Auch Julias Schwester, die in München lebt, ist immer zur Stelle, wenn die Familie Hilfe braucht. »Sie ist eine Riesenunterstützung. Ohne sie wären wir nicht da, wo wir jetzt sind«, sagt Julia. Ihre Schwester ist Psychologin und hilft Luca in schwierigen Phasen.

Neben den vielen Vollnarkosen bekommt Luca im Krankenhaus auch extrem starke Schmerzmittel. »Nach denen hat er geradezu gebettelt«, erzählt seine Mama. Doch das macht auch etwas mit Kindern. Luca bekommt Halluzinationen von den vielen Medikamenten und ist oft nicht er selbst.

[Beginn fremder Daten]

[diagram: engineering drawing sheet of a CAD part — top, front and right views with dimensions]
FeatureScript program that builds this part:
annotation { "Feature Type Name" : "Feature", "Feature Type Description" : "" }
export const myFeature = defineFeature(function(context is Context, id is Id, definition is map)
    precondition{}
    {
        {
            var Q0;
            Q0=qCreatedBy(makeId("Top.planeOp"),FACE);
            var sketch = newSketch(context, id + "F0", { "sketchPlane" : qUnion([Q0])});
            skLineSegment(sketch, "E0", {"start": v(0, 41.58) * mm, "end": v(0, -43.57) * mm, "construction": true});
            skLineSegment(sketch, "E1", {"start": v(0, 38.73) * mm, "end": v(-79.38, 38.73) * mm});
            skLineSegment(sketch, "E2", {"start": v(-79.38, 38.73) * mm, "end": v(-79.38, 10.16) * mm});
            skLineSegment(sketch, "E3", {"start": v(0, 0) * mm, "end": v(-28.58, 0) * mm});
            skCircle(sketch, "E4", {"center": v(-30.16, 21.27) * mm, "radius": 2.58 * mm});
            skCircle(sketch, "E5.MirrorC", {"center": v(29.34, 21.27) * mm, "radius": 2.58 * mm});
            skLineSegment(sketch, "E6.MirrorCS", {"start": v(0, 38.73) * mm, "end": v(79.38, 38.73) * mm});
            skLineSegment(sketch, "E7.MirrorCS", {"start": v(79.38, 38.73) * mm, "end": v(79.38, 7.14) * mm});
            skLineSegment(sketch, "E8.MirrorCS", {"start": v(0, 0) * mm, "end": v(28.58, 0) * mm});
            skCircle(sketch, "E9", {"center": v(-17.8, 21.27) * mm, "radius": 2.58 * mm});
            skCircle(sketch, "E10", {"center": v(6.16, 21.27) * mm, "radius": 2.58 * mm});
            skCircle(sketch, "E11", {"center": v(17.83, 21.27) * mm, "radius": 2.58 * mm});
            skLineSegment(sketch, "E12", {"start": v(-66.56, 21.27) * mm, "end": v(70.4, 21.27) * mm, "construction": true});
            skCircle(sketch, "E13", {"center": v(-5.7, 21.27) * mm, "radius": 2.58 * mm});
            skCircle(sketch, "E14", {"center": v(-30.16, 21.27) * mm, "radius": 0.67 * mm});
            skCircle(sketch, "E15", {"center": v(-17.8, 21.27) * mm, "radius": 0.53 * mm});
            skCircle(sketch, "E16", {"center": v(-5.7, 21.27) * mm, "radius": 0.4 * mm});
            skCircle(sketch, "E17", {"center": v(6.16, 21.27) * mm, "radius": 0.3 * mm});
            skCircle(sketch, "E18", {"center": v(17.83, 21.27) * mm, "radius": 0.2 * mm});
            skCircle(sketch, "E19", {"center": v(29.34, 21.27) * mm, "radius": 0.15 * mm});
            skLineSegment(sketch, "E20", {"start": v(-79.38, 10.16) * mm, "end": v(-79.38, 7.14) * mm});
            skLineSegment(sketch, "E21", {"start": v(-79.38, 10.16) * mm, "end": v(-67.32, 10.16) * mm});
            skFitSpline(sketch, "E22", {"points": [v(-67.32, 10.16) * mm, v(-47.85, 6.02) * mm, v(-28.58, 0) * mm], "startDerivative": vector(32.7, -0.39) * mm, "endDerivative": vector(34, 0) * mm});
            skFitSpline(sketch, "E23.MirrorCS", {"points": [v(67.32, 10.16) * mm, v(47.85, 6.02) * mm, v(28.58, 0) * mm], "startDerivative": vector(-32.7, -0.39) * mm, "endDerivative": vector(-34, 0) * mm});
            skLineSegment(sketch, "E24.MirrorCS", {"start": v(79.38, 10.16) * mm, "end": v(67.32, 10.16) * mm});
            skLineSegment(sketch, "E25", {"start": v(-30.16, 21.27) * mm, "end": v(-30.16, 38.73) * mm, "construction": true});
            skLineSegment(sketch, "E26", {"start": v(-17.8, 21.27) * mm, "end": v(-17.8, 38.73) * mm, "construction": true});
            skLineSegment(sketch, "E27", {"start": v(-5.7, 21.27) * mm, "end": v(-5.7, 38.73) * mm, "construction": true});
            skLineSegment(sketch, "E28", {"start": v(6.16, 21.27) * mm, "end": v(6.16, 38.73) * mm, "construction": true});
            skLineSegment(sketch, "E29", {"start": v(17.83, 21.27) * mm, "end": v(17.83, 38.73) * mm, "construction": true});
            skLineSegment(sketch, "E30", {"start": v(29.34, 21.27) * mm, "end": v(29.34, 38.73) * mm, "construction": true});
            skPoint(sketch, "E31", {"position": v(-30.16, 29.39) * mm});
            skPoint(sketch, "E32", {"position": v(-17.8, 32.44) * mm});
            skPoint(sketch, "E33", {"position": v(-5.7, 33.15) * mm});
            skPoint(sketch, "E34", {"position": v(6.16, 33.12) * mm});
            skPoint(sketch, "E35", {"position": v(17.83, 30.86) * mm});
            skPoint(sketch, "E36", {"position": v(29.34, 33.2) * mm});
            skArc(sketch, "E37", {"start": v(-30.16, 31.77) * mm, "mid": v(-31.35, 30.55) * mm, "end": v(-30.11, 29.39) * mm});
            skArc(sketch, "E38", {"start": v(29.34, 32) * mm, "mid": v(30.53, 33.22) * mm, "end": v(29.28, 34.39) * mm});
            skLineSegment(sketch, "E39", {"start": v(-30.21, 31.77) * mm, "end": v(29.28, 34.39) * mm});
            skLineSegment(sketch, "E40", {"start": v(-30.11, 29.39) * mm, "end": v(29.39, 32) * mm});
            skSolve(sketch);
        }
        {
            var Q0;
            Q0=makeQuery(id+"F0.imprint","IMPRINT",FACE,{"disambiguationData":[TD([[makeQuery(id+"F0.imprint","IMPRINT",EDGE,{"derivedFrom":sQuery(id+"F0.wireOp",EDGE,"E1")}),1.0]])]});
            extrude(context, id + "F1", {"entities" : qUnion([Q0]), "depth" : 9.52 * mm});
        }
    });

Die Zeit im Krankenhaus ist hart, doch auch zu Hause ist es anfangs »extrem schwer«, wie Julia sagt. Ihr Bub muss in einen Kompressionsanzug gepresst werden. Darunter juckt die heilende Haut. »Wir haben ein halbes Jahr kaum geschlafen.«

Das ist nun zwar vorbei, doch der Unfall und die dramatischen Folgen sind immer Thema in der Familie. »Es vergeht eigentlich kein Tag, an dem mein Mann und ich nicht darüber sprechen. Meistens abends, wenn Luca im Bett ist.« Denn es stehen permanent weitere Behandlungen und Operationen an. Narbengewebe wächst nur eingeschränkt mit. Besonders betroffen sind Lucas Hals, die Arme und der untere Teil seines Gesichts. »Wir sind so froh, dass er die Augen geschlossen hatte, als die Stichflamme kam. Ansonsten wäre er jetzt wahrscheinlich blind.« Und Dr. Krohn ist sie dankbar, dass er nicht sofort das komplette Gesicht transplantieren wollte. »Er sagte zu uns: 'Ich würde gerne abwarten, wie es sich im oberen Teil verhält.' Wir haben ihm einfach vertraut.« Und das war die richtige Entscheidung.

Auf die Frage, wie stark dieser Unfall ihr Leben verändert hat, sagt Julia: »Zu 100 Prozent. Wir fühlen uns nur noch gehetzt und gestresst.« Sie spricht für sich und ihren Mann. Luca sieht es gelassener – wie viele Kinder in einer Ausnahmesituation. Der Neunjährige freut sich einfach, dass er wieder in seine Schule, die Montessorischule in Traunstein, gehen kann, sich mit Freunden treffen kann und Tennis spielen darf. Sein größter Wunsch ist, Dr. Benx zu treffen. »Das wäre ein Traum«, sagt Luca. Denn der Youtube-Star hat ihn in vielen schweren Stunden – im Krankenhaus, aber auch zu Hause – abgelenkt.

Für Mama Julia ist vor allem wichtig, aufmerksam zu machen auf die Gefahren, die von Feuer ausgehen können – gerade jetzt in der Weihnachtszeit. »Wir haben ein Mädchen kennengelernt, von dem ist nicht mehr viel übrig. Es hat sich an einem kleinen Teelicht entzündet.« Und zu ihrer Geschichte betont sie: »Niemals Spiritus ins Feuer gießen, wirklich niemals!« Denn die Folgen können dramatisch sein.